How To Build A Profitable Multi-Channel Retailing Strategy For Your Online Store

Posted by RodneyLaws on June 10, 2019

Outperforming your ecommerce competition is about more than just having the best products, prices and/or service: it’s also about ensuring that your brand (and your items) appear in the right places at the right times. Today, that calls for a multi-channel strategy. After all, the average online shopper wants options for how they can buy — if they can see something advertised through Facebook, they should be able to buy it through Facebook.

If you’re going to maximise your profits, then, you need to build a multi-channel retailing strategy for your online store, allowing you to market and sell your products wherever people are going to be interested. But how can you do it? Let’s run through the basic method:

Locate your target customers

Multi-channel isn’t the same thing as omnichannel (appearing on all channels), and it doesn’t even need to encompass a large number of channels. For instance, you could have a multi-channel strategy focused on just three channels — that may be the most effective approach for you. The determining factor is where your target customers spend their time online, and where they’re most likely to be interested in what you’re offering.

To locate them, you’ll need to spend time on social media and community websites, carrying out searches for your target keywords and looking for mentions of your brand (you can also use a brand-monitoring tool for this, such as Social Mention). If you’re not being mentioned somewhere you’d like to be mentioned — if, for instance, you’re getting nowhere on Twitter despite having a Twitter-friendly product range — then you should revise your marketing.

Once you know where your target customers are, and where they’re looking for you, you can start figuring out how to reach them there.
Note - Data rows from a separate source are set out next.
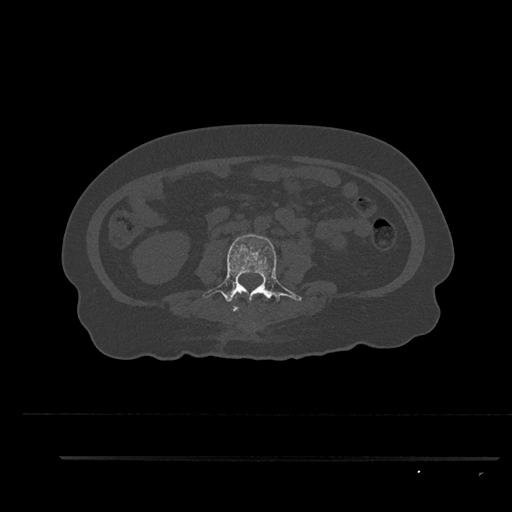
CT including the spine, one axial slice. Bone window (W 1800 / L 400 HU). 0.5 mm slice thickness. 512 × 512 image matrix, field of view 408 × 408 mm. Patient: female, 44 years. From the clinical record (not read from this slice): primary cancer: renal; vertebrae with lytic lesions (as recorded): L1.
Annotated regions visible in this slice (semi-automatic segmentation, software-assisted and operator-edited):
- L2 vertebra: bounding box [x1, y1, x2, y2] px = [232, 295, 240, 311]
- L3 vertebra: [203, 234, 302, 312]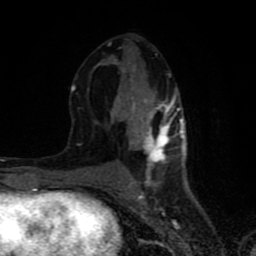
Breast MRI (dynamic contrast-enhanced), one axial slice; position 37 of 80 along the scan axis; cropped to one breast; dynamic contrast-enhanced series, time point 2 of 8 at this slice position (early post-contrast); 1.5 T; TE 4.2 ms, TR 7 ms; 2 mm slice thickness; 256 × 256 image matrix. Female patient.
Structures marked on this image (semi-automatically segmented with operator editing):
- enhancing-tissue mask used for the functional tumour volume (all voxels passing the contrast-enhancement thresholds inside the analysis volume; usually the tumour): bounding box [x1, y1, x2, y2] px = [71, 42, 183, 183]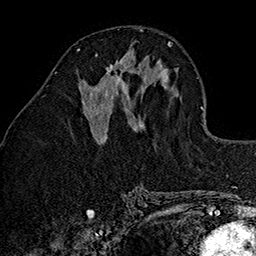
Breast MRI (dynamic contrast-enhanced), one axial slice. Position 61 of 160 along the scan axis. Cropped to one breast. Dynamic contrast-enhanced series, time point 2 of 7 at this slice position (early post-contrast). 1.5 T. TE 2.7 ms, TR 5.1 ms. 1 mm slice thickness. 256 × 256 image matrix. Female patient.
Annotated regions visible in this slice (semi-automatically segmented with operator editing):
- enhancing-tissue mask used for the functional tumour volume (all voxels passing the contrast-enhancement thresholds inside the analysis volume; usually the tumour): bounding box (x1, y1, x2, y2) in pixels: (90, 53, 128, 95)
Commit a sustainable budget

Every strategy needs a budget. Unless you’re using a low-tier free plan, you’ll be spending money on cross-channel tools, and then there’s all the work that goes into customer research, copywriting, and content production. You don’t get to set up a static campaign and leave it — consumer expectations change over time, so your strategy could fail very suddenly, and you need to have the resources set aside to respond.

When you choose your budget, though, make sure it’s sustainable. If you’re not good with finances, get someone to help out, or take advantage of online tools — Wave Accounting is completely free, as well as FreshBooks, so there’s no risk in trying it. If your multi-channel selling brings in a lot of profit, you can always increase it, but start out with a modest sum and get proof of ROI before scaling.

Set up the right extensions

To make your OpenCart store a fully multi-channel sales service, you’ll need to get the right extensions in place. Your options include tools like OpenBay Pro and Linnworks: here’s a useful breakdown of what each multi-channel extension brings to the table. You need to think about your specific needs: how much of the process do you need automated? Which marketplaces do you most need to reach?

Then there’s something like FacebookStore, designed solely to sell through a Facebook page. If your research shows you that Facebook is by far your richest sales opportunity, then you might want to make that your sole investment to begin with. The choice is yours — just make sure you make the best possible software choice, because it will make a big difference.

Make regular tweaks

As noted, it isn’t viable to set and abandon a static campaign. Times change, standards shift, and methods that worked yesterday might not work today. There’s more to this, though, which is that channels change. When Twitter changed its character limit, it radically changed the promotional possibilities of Twitter advertising, and everyone had to rush to adjust.

And then there’s the prospect of old channels disappearing and new channels popping up. Not often getting the promotion of other channels, Pinterest has quietly picked up a lot of momentum, and has become a powerful sales platform for certain industries (those with visually-arresting products such as items of clothing or furniture).

Consequently, your strategy needs to be flexible. At any time, you may be called upon to stop investing in one channel and start investing in another, and you need to be ready to put in that work. Otherwise, you’ll end up left behind by everyone else.